Joe Carroll: Louth should take nothing for granted in Navan as history shows

Joe Carroll: Louth should take nothing for granted in Navan as history shows

Louth were expected to easily account for Carlow back in 2011, yet it was the Barrowsiders who were celebrating come the final whistle. (Pic: Sportsfile)

Louth seniors should tread warily at Navan on Sunday week. They are overwhelming favourites to beat Carlow in the opening round of the Leinster Championship and on all known form should advance for a quarter-final meeting with Kildare. Carlow finished second-last in the league’s Division Four.

However, it might do no harm to keep expectations in check, be a little cautious, bearing in mind what happened when the sides last met at this stage of the competition.

The June 12 clash at Portlaoise in 2011 was expected to be a cakewalk for Louth. This was just a year after the Reds had been cruelly denied in the provincial decider.

After that there was an appearance in the O’Byrne Cup final with Kildare at Newbridge. Again, there was no luck on offer; a late goal gave the locals a 3-9 to 2-9 win.

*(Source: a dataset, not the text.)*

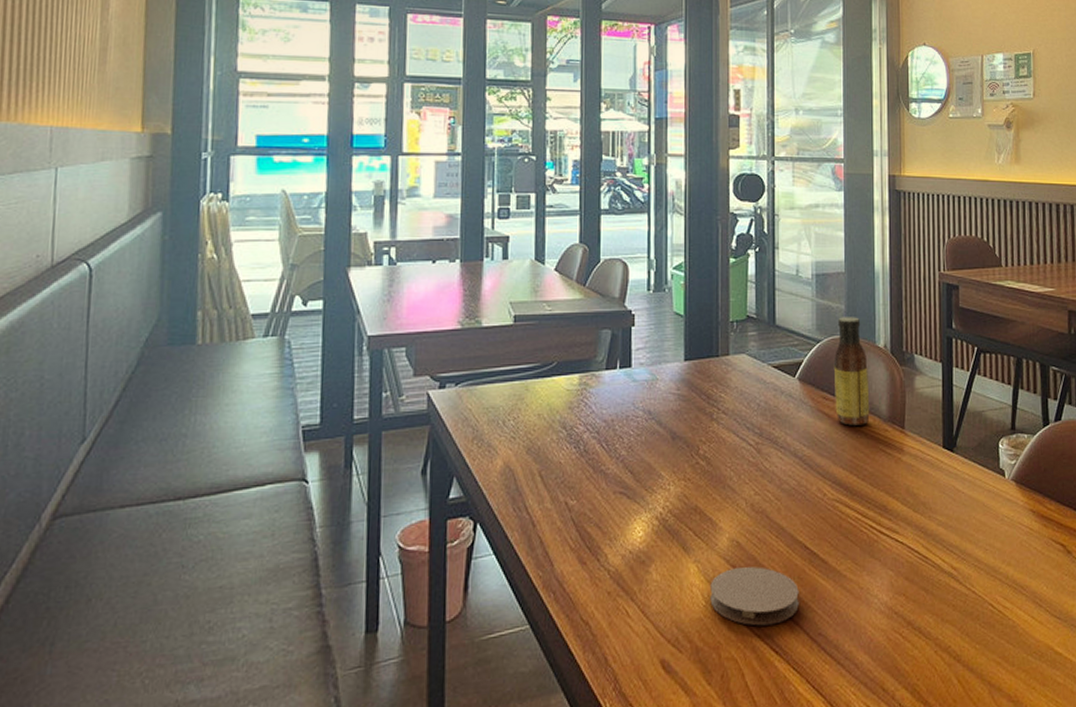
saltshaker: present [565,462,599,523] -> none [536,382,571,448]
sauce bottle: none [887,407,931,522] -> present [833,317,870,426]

But it was better in the league campaign which followed. On travelling to Dan Fraher’s Field in Dungarvan to take on Waterford in a last-round Division Three match, Louth found themselves not knowing where their future lay.

Lose – as they had done in each of their three most recent matches after making a fine start to the campaign – and it would be Division Four football the following season.

Win? Well, there could be promotion, but for that to happen there would have to be the right results – some of them highly improbable – in other matches.

Waterford struck the post when showing front at a crucial stage – having survived this, Louth went on to win by 1-11 to 0-11. Sighs of relief turned to cheers when word came through from the other venues.

Remarkably, the final table was reading in Louth’s favour – there’d be a meeting with Westmeath at Croke Park in the final. This, too, resulted in a win.

So, as they geared up for Carlow, Louth were boasting of having contested three finals in less than a year, winning one, getting pipped in another, and, to put it at its mildest, having their pockets picked in the other.

If the bookies were offering cramped odds about a red win, there couldn’t be any complaints from punters in these quarters. Aside from their team having hit the dizzy heights, they could read the tale carried in the record books. Never before had a Carlow side beaten Louth in a fixture of this kind.

There’s always a first time for everything, and sadly for Louth this was it. Shane Lennon contributed 0-6 to his side’s tally, but thirteen points were one short of the Carlow score.

If there were no recriminations afterwards it was because it was soon after the final whistle that the draw for the All-Ireland qualifiers was made. Louth would play Meath – immediately thoughts turned to the sides’ previous meeting less than twelve months earlier.

Meath won this one fair and square. The Breffni Park game ended 5-8 to 2-8, Darren Clarke, then playing with St Sylvester’s in Dublin, scoring 1-8 for Louth and Paddy Keenan getting the other goal. Seamus McEneaney, then in his first year as Meath manager, said the result “answered all questions”. No-one asked him to explain.

Another fact from far off. On the way to winning the 1957 All-Ireland, Louth opened their Leinster campaign with 3-4 to 0-4 first-round win over Carlow. The game was played at Pairc Tailteann, and Dermot O’Brien top-scored with 2-1. Only eight of the team that day figured in the All-Ireland final.